▶ _Отрывок со страницы_
Наш помкомвзвода Василенко
Поет как Клавдия Шульженко,
Но только та, когда поет,
Пониже несколько берет.
Ему понравилось.
— Это вы здорово! — сказал он мне. Понял так, что не только, как Шульженко, но и лучше.
. . . . .
Еще один «любимец роты» — капитан Г., грузин, преподаватель физкультуры. Если что не понравилось — наказывает взвод, подавая одну за другой, без передышки, такие команды:
— Ложись! Встать! Ложись! Встать! Ложись! Встать!..
И так минут десять — пятнадцать.
Сам — отличный спортсмен, гимнаст, он и от других требует невозможного. Например, прыжки через высоченную «кобылу».
Я написал:
Одна высокая «кобыла»
Курсанта пламенно любила,
Но тот курсант коварный был
«Кобыл» пониже он любил
Лотман нашел в этих стишках «что-то вольтеровское». Спасибо, что не гомеровское.
. . . . .
Помкомвзвода, старший сержант Василенко — одессит. Команду он подает так:
— Слушай сюда!
— Ладно. Молчите. Слушай сюда!
. . . . .
Ротный старшина Ведерников. Усатый, чуть-чуть похож на Чапаева, но без малейшего намека на то обаяние, которое придал этому человеку Бабочкин. Типичный фельдфебель. Я не всегда пою в строю. Задумаешься — и вот уже гремит гневный, раскатистый голос:
— Пантелеев! Дневалить вне очереди!..
. . . . .
Он же:
— Девятов, тебя сколько раз звать? Ты где был? Ты бы еще на крышу залез: сидит, как кум королю, сват министру…
. . . . .

▶ _Записи_
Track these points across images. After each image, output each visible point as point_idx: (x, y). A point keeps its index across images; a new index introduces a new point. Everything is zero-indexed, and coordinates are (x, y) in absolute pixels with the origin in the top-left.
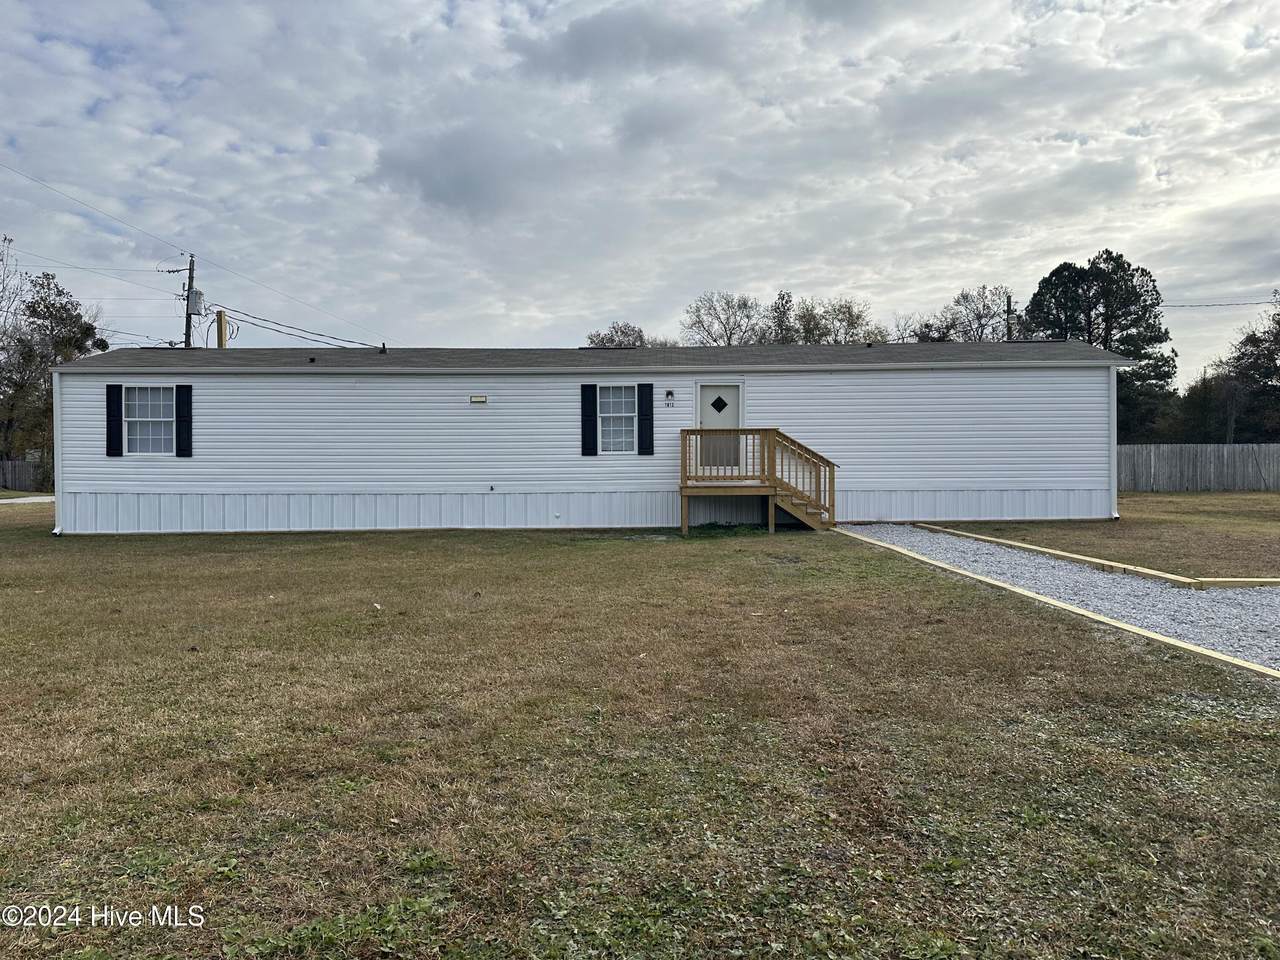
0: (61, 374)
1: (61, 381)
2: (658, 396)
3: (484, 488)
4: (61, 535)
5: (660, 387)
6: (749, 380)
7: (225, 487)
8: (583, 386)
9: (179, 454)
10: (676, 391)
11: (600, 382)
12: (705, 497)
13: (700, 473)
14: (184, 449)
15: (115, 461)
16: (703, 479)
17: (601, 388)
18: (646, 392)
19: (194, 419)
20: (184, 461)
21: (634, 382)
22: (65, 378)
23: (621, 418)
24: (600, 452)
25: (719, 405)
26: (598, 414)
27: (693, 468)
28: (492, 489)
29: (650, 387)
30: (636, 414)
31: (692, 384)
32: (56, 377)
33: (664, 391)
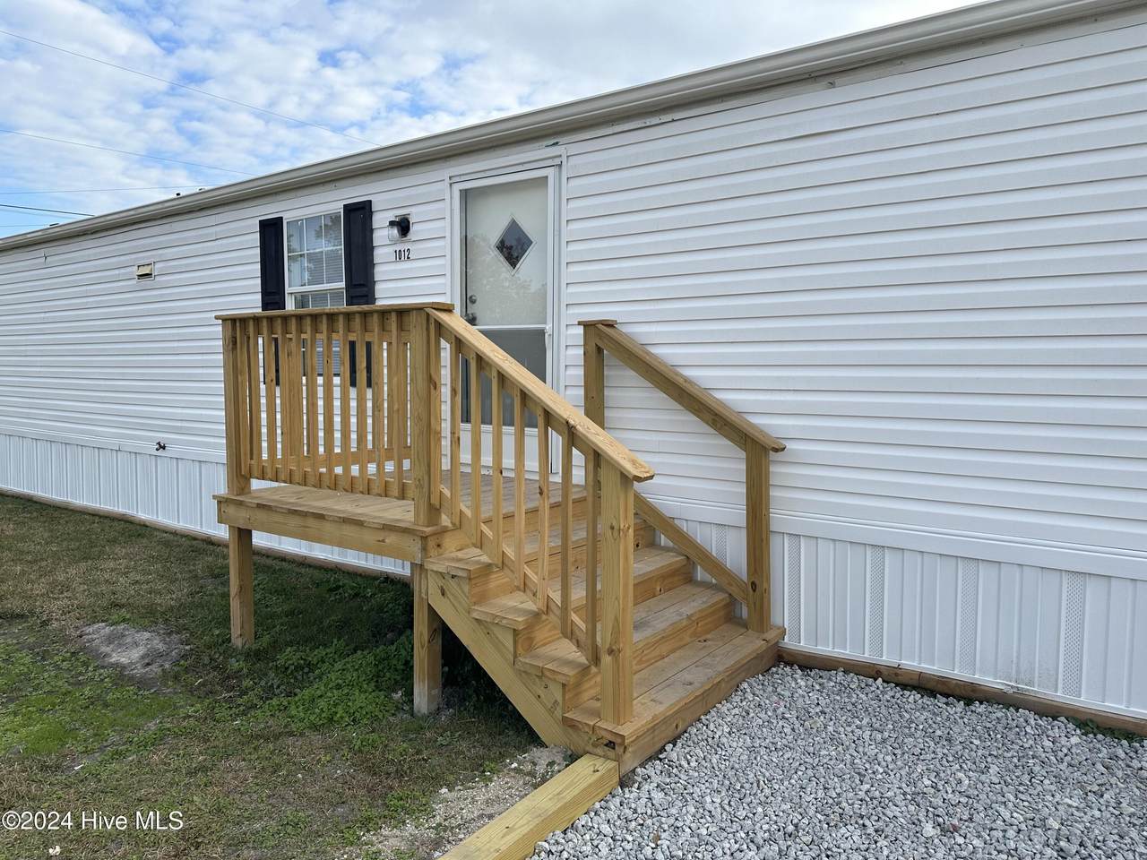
2: (382, 232)
5: (385, 208)
8: (263, 225)
10: (414, 214)
11: (288, 211)
17: (289, 225)
18: (359, 225)
21: (340, 202)
23: (324, 295)
26: (287, 289)
28: (163, 447)
29: (367, 210)
30: (344, 284)
33: (391, 218)
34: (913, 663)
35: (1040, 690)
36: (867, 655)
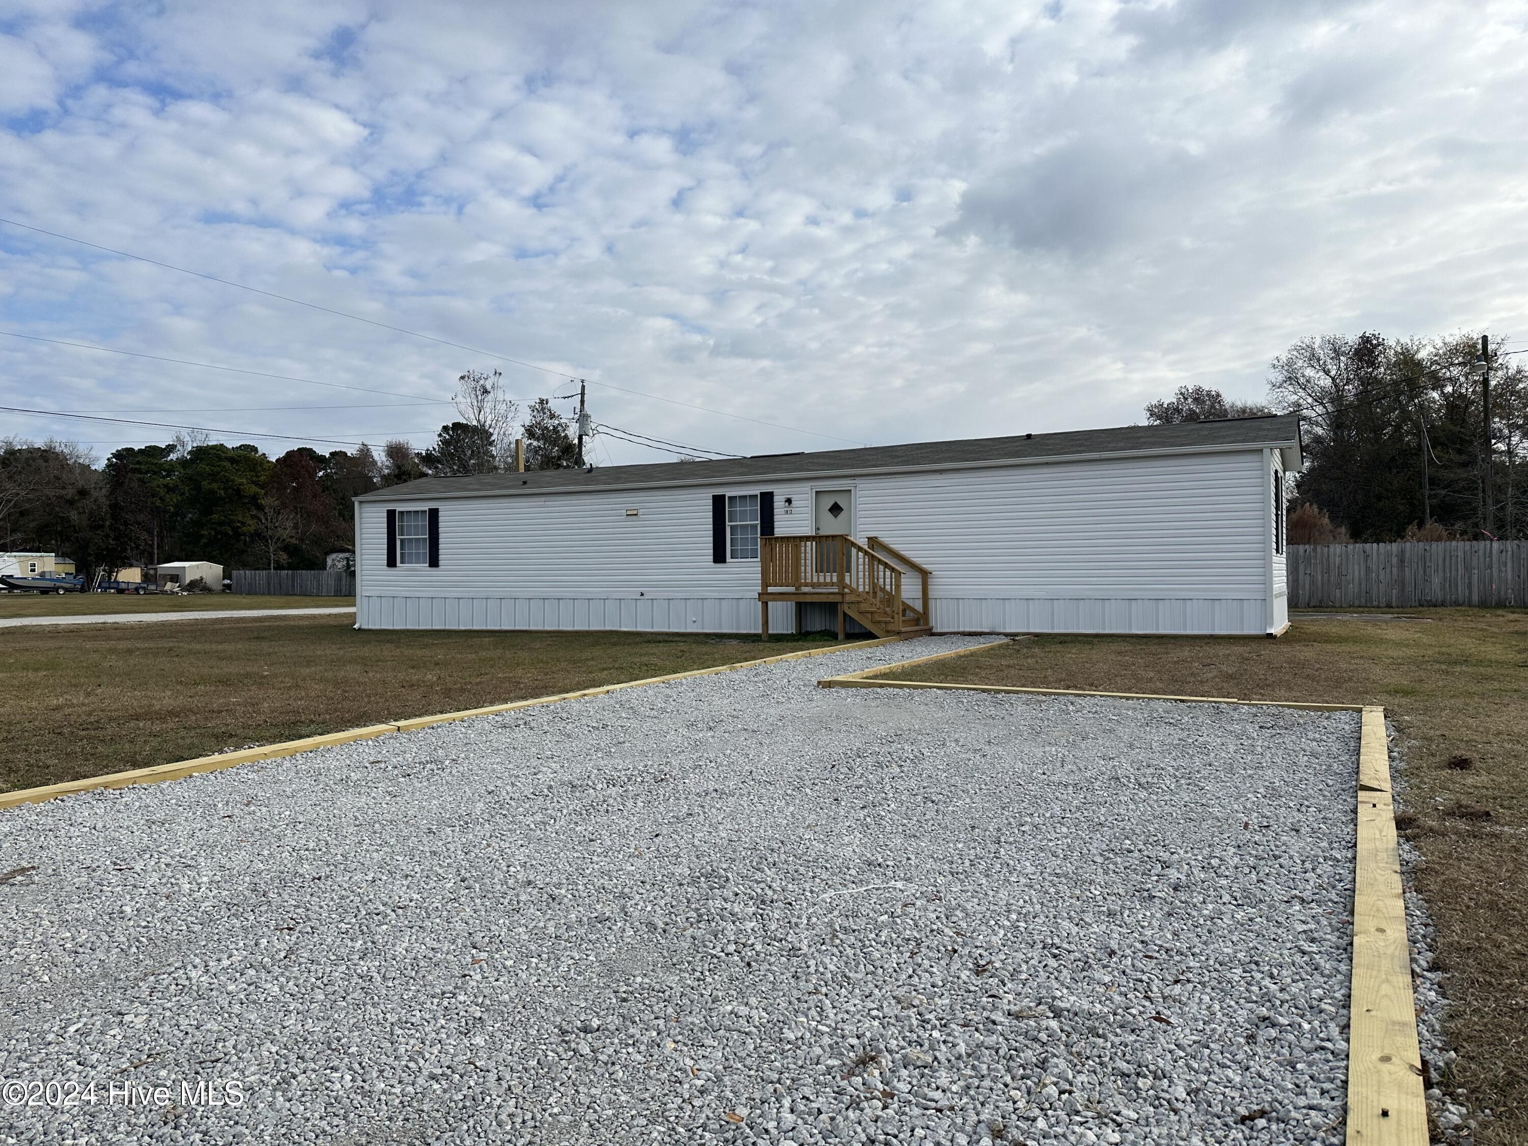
0: (361, 502)
1: (360, 508)
2: (779, 503)
3: (634, 593)
4: (359, 629)
5: (780, 493)
6: (862, 484)
7: (462, 592)
8: (714, 497)
9: (430, 566)
10: (794, 498)
11: (729, 492)
12: (820, 603)
13: (815, 580)
14: (434, 562)
15: (392, 571)
16: (819, 585)
17: (729, 498)
18: (767, 500)
19: (441, 535)
20: (434, 571)
21: (756, 490)
22: (364, 505)
23: (747, 526)
24: (728, 560)
25: (836, 509)
26: (727, 523)
27: (809, 575)
28: (642, 594)
29: (771, 494)
30: (759, 522)
31: (808, 489)
32: (356, 504)
33: (783, 498)
34: (968, 629)
35: (998, 630)
36: (956, 630)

▶ _Задание_
Перепишите отрывок со страницы целиком, сохранив каждое слово, знак препинания и разбивку на строки.

▶ _Письменный ответ_
Наш помкомвзвода Василенко
Поет как Клавдия Шульженко,
Но только та, когда поет,
Пониже несколько берет.
Ему понравилось.
— Это вы здорово! — сказал он мне. Понял так, что не только, как Шульженко, но и лучше.
. . . . .
Еще один «любимец роты» — капитан Г., грузин, преподаватель физкультуры. Если что не понравилось — наказывает взвод, подавая одну за другой, без передышки, такие команды:
— Ложись! Встать! Ложись! Встать! Ложись! Встать!..
И так минут десять — пятнадцать.
Сам — отличный спортсмен, гимнаст, он и от других требует невозможного. Например, прыжки через высоченную «кобылу».
Я написал:
Одна высокая «кобыла»
Курсанта пламенно любила,
Но тот курсант коварный был
«Кобыл» пониже он любил
Лотман нашел в этих стишках «что-то вольтеровское». Спасибо, что не гомеровское.
. . . . .
Помкомвзвода, старший сержант Василенко — одессит. Команду он подает так:
— Слушай сюда!
— Ладно. Молчите. Слушай сюда!
. . . . .
Ротный старшина Ведерников. Усатый, чуть-чуть похож на Чапаева, но без малейшего намека на то обаяние, которое придал этому человеку Бабочкин. Типичный фельдфебель. Я не всегда пою в строю. Задумаешься — и вот уже гремит гневный, раскатистый голос:
— Пантелеев! Дневалить вне очереди!..
. . . . .
Он же:
— Девятов, тебя сколько раз звать? Ты где был? Ты бы еще на крышу залез: сидит, как кум королю, сват министру…
. . . . .